Эстер, то есть Лиззи Мур, смотрела на него так, будто он — ядовитая змея.
— Ты что, не понимаешь? Кровь — не вода. Ты перестал быть моим отцом в тот день, когда поднял руку на маму. Не тебе решать, Фрэнк. А мне. Та девочка, которую ты воспитывал, жива, мои брат и сестра живы, и мама тоже. А вот ты, черт подери, умер для нас.
Я подошел к кровати и встал между ними:
— Расскажи, что случилось той ночью.
— Мартин этого не делал, — сказала она. — Он был со мной. Мы тогда впервые встретились. Он мне даже не понравился, если честно. Приоделся, волосы назад зачесал, все такое, но все равно рядом с Фрэнком выглядел неудачником. Сводил меня в придорожное кафе, накормил ужином, а потом повез домой. — Она оглядела палату. — Вот только машина по дороге сломалась. Мы приехали поздно. Было темно, и сколько бы мы ни стучали, никто не открыл. Мартин не знал, что делать, вот и оставил меня ночевать у него в гостинице.
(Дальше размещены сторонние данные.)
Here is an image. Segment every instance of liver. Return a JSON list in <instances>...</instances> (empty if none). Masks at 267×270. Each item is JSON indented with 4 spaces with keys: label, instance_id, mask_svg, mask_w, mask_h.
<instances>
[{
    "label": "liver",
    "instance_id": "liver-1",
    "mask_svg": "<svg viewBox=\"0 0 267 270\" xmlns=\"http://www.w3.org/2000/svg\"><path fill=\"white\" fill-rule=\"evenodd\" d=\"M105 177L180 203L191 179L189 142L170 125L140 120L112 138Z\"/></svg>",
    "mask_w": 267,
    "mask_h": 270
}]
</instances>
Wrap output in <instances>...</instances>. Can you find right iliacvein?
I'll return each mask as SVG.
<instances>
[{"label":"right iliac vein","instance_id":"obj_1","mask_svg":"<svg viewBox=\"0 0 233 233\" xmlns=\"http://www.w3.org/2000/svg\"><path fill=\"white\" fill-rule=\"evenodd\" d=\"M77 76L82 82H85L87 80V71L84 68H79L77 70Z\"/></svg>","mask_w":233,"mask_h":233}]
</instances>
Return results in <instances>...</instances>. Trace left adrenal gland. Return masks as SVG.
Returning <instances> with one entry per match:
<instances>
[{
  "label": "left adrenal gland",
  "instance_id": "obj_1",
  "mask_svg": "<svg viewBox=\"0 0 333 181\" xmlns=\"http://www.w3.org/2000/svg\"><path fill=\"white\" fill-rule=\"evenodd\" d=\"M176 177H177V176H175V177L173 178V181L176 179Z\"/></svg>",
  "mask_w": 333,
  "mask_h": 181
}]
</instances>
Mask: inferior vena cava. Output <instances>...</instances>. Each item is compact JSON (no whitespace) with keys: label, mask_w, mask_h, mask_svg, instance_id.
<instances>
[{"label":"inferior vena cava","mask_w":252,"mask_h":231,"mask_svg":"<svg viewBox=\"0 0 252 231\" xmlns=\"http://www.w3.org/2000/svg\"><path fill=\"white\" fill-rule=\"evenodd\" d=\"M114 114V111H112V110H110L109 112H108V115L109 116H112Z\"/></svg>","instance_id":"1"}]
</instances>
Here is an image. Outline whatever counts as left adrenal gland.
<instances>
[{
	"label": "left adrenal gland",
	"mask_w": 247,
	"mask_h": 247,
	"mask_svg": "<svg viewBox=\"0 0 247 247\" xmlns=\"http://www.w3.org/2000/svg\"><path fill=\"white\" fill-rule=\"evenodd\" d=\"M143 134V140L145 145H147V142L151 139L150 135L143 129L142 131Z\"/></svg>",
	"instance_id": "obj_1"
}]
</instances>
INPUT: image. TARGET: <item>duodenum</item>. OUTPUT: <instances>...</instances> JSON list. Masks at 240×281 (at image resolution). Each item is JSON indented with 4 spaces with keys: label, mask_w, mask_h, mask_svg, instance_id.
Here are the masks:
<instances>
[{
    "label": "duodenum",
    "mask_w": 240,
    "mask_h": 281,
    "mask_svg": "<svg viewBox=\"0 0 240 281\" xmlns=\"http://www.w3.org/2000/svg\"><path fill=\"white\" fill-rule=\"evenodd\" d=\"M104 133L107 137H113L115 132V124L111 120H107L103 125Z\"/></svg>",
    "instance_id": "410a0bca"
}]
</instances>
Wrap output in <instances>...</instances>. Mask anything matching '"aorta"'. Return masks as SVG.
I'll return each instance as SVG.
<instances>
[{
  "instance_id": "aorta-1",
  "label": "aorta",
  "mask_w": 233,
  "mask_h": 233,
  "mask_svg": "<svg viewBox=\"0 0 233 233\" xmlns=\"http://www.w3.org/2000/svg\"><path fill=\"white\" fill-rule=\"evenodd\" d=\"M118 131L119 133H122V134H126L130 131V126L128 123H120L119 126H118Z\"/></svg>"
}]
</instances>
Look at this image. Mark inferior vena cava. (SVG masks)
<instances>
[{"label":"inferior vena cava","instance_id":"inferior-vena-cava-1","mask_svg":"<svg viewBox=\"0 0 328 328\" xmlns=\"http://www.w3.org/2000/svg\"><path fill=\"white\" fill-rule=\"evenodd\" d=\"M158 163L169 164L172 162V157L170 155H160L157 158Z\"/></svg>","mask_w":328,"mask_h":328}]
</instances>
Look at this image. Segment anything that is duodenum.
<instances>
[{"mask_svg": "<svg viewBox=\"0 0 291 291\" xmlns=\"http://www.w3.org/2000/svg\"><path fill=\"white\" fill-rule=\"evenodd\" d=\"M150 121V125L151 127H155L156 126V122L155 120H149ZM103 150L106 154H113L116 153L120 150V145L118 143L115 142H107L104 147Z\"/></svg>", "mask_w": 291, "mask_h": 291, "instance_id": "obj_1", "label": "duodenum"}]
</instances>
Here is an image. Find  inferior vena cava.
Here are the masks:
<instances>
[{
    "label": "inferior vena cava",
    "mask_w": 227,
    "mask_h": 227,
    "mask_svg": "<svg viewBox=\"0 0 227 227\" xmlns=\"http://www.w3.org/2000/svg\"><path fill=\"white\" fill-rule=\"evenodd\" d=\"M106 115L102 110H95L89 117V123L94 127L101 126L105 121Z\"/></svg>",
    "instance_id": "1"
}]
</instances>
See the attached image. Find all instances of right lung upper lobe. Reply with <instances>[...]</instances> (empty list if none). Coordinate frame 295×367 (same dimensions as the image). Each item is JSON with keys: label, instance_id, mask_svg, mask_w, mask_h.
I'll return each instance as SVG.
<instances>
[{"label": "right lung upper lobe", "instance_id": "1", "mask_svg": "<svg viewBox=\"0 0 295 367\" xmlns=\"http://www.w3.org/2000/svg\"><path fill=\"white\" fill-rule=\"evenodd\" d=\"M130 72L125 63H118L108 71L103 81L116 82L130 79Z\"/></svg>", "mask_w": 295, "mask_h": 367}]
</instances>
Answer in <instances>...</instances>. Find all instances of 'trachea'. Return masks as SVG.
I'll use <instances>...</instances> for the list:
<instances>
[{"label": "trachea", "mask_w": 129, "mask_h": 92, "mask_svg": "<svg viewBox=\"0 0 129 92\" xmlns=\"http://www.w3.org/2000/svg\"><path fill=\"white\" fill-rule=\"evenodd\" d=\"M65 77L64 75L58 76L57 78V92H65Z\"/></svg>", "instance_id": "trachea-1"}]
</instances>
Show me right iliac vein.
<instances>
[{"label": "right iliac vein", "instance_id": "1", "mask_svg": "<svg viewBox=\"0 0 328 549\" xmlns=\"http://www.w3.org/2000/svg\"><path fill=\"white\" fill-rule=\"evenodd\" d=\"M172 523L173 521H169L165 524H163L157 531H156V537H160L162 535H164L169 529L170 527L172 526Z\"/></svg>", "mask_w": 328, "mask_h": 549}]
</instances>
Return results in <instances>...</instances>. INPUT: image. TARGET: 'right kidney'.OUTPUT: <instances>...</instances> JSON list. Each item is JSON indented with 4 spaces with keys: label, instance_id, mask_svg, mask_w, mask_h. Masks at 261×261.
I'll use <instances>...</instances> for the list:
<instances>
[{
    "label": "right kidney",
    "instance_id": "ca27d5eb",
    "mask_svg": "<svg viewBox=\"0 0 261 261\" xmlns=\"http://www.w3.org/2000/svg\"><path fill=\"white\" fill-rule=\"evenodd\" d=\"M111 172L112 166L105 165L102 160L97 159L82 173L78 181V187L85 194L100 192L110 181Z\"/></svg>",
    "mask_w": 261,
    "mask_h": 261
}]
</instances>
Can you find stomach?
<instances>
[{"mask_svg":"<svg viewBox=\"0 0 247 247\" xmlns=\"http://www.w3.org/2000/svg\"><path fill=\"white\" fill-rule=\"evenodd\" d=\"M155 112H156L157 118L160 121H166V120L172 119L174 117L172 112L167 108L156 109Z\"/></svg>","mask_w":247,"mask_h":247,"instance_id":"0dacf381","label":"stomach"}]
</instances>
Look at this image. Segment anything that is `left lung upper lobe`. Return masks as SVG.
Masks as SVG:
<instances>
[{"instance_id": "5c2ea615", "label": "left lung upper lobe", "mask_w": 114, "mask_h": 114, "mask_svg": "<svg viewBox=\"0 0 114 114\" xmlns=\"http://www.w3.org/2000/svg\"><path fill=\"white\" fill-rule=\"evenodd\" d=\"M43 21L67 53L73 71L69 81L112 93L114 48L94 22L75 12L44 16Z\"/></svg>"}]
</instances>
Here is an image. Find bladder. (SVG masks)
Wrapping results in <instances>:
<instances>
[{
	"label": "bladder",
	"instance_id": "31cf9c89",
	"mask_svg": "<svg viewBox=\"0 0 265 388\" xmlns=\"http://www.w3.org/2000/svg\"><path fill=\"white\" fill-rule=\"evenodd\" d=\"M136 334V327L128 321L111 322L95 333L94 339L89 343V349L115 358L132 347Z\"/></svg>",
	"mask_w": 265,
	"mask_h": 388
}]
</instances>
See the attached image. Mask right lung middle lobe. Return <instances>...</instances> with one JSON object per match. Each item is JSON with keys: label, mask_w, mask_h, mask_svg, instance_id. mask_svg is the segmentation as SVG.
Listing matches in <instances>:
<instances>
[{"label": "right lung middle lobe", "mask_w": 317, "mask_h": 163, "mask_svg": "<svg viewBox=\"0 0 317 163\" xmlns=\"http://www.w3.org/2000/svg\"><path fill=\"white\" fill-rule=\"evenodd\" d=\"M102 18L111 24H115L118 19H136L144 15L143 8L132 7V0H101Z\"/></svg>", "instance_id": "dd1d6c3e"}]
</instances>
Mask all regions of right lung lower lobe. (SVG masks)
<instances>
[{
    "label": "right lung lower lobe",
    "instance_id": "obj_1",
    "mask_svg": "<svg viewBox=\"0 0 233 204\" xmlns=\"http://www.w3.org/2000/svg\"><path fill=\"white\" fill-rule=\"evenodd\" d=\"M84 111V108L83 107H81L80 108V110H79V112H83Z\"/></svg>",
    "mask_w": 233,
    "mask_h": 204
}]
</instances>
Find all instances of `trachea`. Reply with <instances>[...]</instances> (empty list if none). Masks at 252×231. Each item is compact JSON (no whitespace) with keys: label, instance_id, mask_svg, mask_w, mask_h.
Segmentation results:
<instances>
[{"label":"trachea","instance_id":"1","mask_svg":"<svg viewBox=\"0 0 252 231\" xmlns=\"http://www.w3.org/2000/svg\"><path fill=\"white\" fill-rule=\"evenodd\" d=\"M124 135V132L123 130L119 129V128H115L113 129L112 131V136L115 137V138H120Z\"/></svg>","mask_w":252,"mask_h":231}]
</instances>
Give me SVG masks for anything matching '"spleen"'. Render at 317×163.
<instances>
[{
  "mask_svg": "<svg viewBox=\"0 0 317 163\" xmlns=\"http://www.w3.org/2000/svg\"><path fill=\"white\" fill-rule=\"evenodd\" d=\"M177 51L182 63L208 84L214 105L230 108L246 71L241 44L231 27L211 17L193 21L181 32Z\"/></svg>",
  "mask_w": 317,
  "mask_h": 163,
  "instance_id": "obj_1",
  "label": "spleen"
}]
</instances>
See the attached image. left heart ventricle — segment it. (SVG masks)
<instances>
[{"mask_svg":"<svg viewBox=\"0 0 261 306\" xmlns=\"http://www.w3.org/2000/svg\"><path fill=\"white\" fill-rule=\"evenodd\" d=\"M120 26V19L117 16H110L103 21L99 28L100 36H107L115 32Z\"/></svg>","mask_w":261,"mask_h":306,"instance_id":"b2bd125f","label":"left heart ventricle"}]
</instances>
Провел в номер украдкой, чтобы вопросов не задавали, а утром мы вернулись.
— И что случилось потом?
— Мы приехали очень рано, — продолжала Эстер. — Он постучал, но опять никто не открыл. При свете дня можно было заглянуть в окно. Он заглянул и чуть не упал. Велел мне подождать, а сам пошел на задний двор. Я услышала звон разбитого стекла и испугалась. Я еще не совсем доставала до окна и не увидела того, что видел он, поэтому просто ждала. Целую вечность. — Она сглотнула и вытерла глаза. — Потом тоже обошла дом и залезла в окно на кухню вслед за Мартином. Он порезался, когда залезал, но я все равно последовала за ним. Вошла в прихожую и…
Мы переглянулись.
— Везде была кровь. А у лестницы что-то вроде кучи грязного тряпья. Почему-то с лицом. Маминым. Я замерла у входа и смотрела на нее. Забыла, как выйти из дома. И даже как дышать. Со второго этажа спустился Мартин. Весь в крови, натурально, и я поняла, что не слышу голосов Артура и Мэри. Он что-то сказал. Что-то вроде «все умерли», и я закричала. Он попытался меня обнять, я его ударила. Теперь я понимаю, что он испугался не меньше моего, но тогда я просто подумала, что он влез в окно и их убил. Обозвала его психопатом, распахнула дверь и побежала.
— Куда? — спросила Наоми.
Эстер покачала головой, будто не могла вспомнить:
— В школу, кажется. В первую ночь спала в сарае для спортинвентаря. Устала до смерти. А когда проснулась и вернулась в город, о Мартине уже писали все газеты. Дали ему прозвище Лунатик. Арестовали. Сказали, что это он всех убил. А я, получается, стояла у дома, пока он всех убивал. В некоторых газетах даже заявили, что я тоже погибла. — Эстер прижала руку к груди. — Я и правда будто умерла. Я даже расстроилась, что еще дышу!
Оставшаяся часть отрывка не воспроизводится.